[VectorCombine] refactor cost calcs to reduce duplication; NFC

More cleanup is possible now, but we probably need to resolve the TODO about the existing difference between compares and binops.
2020-02-21 14:25:39 -05:00 · 2020-02-21 14:25:39 -05:00 · 34e3485560
parent e2ed1d14d6
commit 34e3485560
1 changed files with 85 additions and 76 deletions
--- a/llvm/lib/Transforms/Vectorize/VectorCombine.cpp
+++ b/llvm/lib/Transforms/Vectorize/VectorCombine.cpp
@ -33,6 +33,68 @@ using namespace llvm::PatternMatch;
 STATISTIC(NumVecCmp, "Number of vector compares formed");
 STATISTIC(NumVecBO, "Number of vector binops formed");
 /// Compare the relative costs of extracts followed by scalar operation vs.
 /// vector operation followed by extract:
 /// opcode (extelt V0, C), (extelt V1, C) --> extelt (opcode V0, V1), C
 /// Unless the vector op is much more expensive than the scalar op, this
 /// eliminates an extract.
 static bool isExtractExtractCheap(Instruction *Ext0, Instruction *Ext1,
                                  unsigned Opcode,
                                  const TargetTransformInfo &TTI) {
  assert(Ext0->getOperand(1) == Ext1->getOperand(1) &&
         isa<ConstantInt>(Ext0->getOperand(1)) &&
         "Expected same constant extract index");
  Type *ScalarTy = Ext0->getType();
  Type *VecTy = Ext0->getOperand(0)->getType();
  int ScalarOpCost, VectorOpCost;
  // Get cost estimates for scalar and vector versions of the operation.
  bool IsBinOp = Instruction::isBinaryOp(Opcode);
  if (IsBinOp) {
    ScalarOpCost = TTI.getArithmeticInstrCost(Opcode, ScalarTy);
    VectorOpCost = TTI.getArithmeticInstrCost(Opcode, VecTy);
  } else {
    assert((Opcode == Instruction::ICmp || Opcode == Instruction::FCmp) &&
           "Expected a compare");
    ScalarOpCost = TTI.getCmpSelInstrCost(Opcode, ScalarTy,
                                          CmpInst::makeCmpResultType(ScalarTy));
    VectorOpCost = TTI.getCmpSelInstrCost(Opcode, VecTy,
                                          CmpInst::makeCmpResultType(VecTy));
  }
  // Get cost estimate for the extract element.
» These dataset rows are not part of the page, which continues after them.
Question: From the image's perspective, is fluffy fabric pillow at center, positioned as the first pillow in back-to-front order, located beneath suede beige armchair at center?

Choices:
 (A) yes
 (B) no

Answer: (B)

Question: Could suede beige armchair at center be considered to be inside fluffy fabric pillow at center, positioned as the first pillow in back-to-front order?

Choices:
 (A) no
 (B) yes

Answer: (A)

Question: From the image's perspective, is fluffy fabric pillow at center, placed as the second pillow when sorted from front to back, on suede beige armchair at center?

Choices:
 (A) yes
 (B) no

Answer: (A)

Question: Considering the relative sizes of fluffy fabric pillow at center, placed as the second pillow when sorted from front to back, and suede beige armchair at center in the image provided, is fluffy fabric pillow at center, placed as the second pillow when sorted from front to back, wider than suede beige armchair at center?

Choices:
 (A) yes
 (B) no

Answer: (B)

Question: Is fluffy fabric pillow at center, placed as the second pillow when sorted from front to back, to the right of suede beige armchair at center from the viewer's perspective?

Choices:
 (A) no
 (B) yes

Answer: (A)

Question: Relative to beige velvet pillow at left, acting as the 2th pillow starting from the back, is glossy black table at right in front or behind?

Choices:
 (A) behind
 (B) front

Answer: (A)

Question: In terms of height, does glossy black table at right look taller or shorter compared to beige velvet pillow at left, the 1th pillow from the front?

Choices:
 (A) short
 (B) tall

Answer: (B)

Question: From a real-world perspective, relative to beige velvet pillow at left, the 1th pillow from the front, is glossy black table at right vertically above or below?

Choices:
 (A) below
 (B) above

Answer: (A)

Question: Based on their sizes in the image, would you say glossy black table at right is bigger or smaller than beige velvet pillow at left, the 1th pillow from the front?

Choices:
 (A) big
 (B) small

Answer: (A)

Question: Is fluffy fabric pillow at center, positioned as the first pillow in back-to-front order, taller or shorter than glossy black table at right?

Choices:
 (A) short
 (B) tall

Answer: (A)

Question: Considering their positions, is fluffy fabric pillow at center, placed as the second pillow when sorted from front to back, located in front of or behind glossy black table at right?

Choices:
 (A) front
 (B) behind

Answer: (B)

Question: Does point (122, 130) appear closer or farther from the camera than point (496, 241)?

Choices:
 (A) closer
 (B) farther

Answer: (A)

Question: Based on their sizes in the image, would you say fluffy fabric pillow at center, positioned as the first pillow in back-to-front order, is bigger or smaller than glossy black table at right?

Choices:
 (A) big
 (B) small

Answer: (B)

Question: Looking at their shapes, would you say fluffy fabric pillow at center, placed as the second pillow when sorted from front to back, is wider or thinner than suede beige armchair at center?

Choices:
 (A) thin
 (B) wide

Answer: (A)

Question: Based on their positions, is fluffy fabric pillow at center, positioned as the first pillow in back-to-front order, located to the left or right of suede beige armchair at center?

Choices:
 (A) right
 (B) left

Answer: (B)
This cost will factor into
  // both sequences.
  unsigned ExtIndex = cast<ConstantInt>(Ext0->getOperand(1))->getZExtValue();
  int ExtractCost = TTI.getVectorInstrCost(Instruction::ExtractElement,
                                           VecTy, ExtIndex);
  // Extra uses of the extracts mean that we include those costs in the
  // vector total because those instructions will not be eliminated.
  int ScalarCost, VectorCost;
  if (Ext0->getOperand(0) == Ext1->getOperand(0)) {
    // Handle a special case. If the 2 operands are identical, adjust the
    // formulas to account for that. The extra use charge allows for either the
    // CSE'd pattern or an unoptimized form with identical values:
    // opcode (extelt V, C), (extelt V, C) --> extelt (opcode V, V), C
    bool HasUseTax = Ext0 == Ext1 ? !Ext0->hasNUses(2)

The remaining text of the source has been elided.